From https://bugzilla.redhat.com/show_bug.cgi?id=1331725: A denial of service flaw was found in the way the librsvg2 library parsed SVG files. A specially crafted SVG file with circular definitions could cause an application using librsvg2 to crash. This flaw is in the _rsvg_css_normalize_font_size() function. Reference (including reproducer): http://seclists.org/oss-sec/2016/q2/161 From https://bugzilla.redhat.com/show_bug.cgi?id=1331724: A denial of service flaw was found in the way the librsvg2 library parsed SVG files. A specially crafted SVG file with circular definitions could cause an application using librsvg2 to crash. This flaw is in the rsvg_cairo_pop_discrete_layer(), rsvg_cairo_pop_render_stack(), and rsvg_cairo_generate_mask() functions. Reference (including reproducer): http://seclists.org/oss-sec/2016/q2/161 @maintainer(s): after the bump, in case we need to stabilize the package, please let us know if it is ready for the stabilization or not.

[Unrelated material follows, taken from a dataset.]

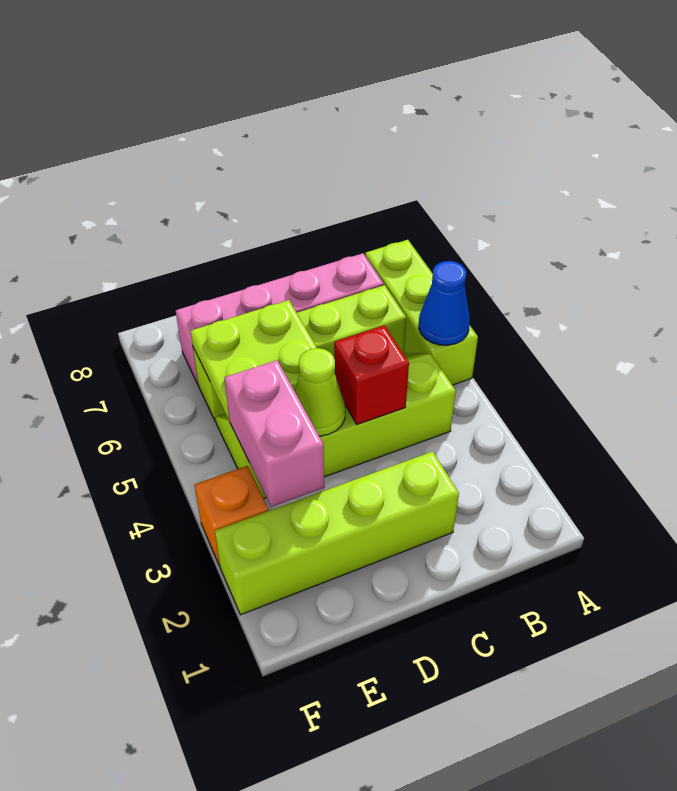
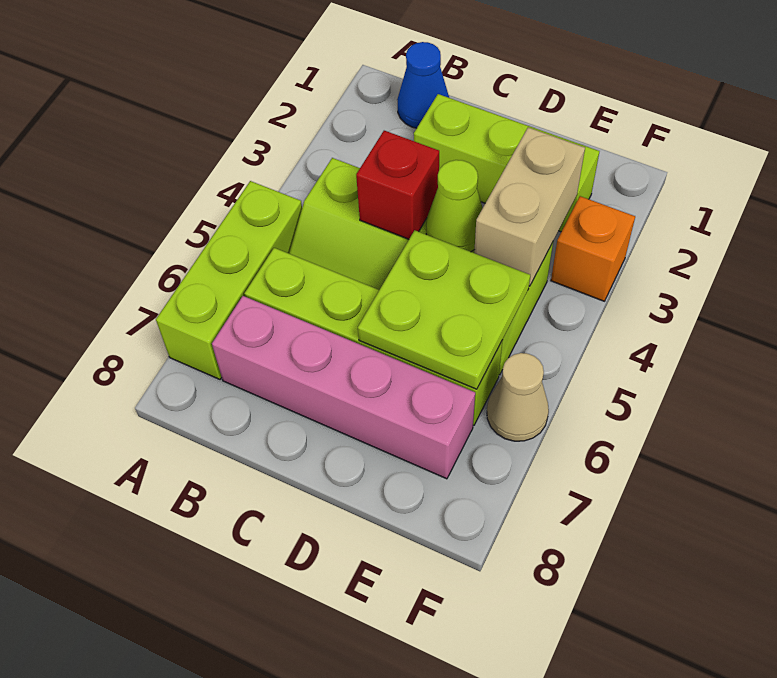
blue cone A5 level 2 -> blue cone B1 level 1
lime brick C2:F2 level 1 -> lime brick C2:E2 level 1
pink brick E3:E4 level 2 -> tan brick E3:E4 level 2
none -> tan cone F6 level 1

*** Bug 582410 has been marked as a duplicate of this bug. ***
All should be solved in .15 version: http://seclists.org/oss-sec/2016/q2/175
Stable for HPPA PPC64.
amd64 stable
x86 stable
arm stable
Stable on alpha.
ppc stable
sparc stable
ia64 stable. Maintainer(s), please cleanup. Security, please vote.
Please clean version 2.40.11 so we can close this. GLSA Vote: No
Please clean vulnerable version from tree.
Cleanup PR: https://github.com/gentoo/gentoo/pull/3395
(In reply to Thomas Deutschmann from comment #13) > Cleanup PR: https://github.com/gentoo/gentoo/pull/3395 Could have just poked me on IRC about it or something. PRs for removals are rather useless, especially for people who don't fully embrace GH workflow. I'd have to add a remote just for some git rm's, instead of just telling what to remove, of course that'd keep authorship, but... Anyhow, removed now. Note that your PR failed to remove a now stale patch, so I ignored the PR, feel free to close that separately as obsolete or whatever is appropriate there.
Cleanup via 3a8123f9e813cdc722aed971c6a8fdfea313e13c @ Maintainer(s): Thank you!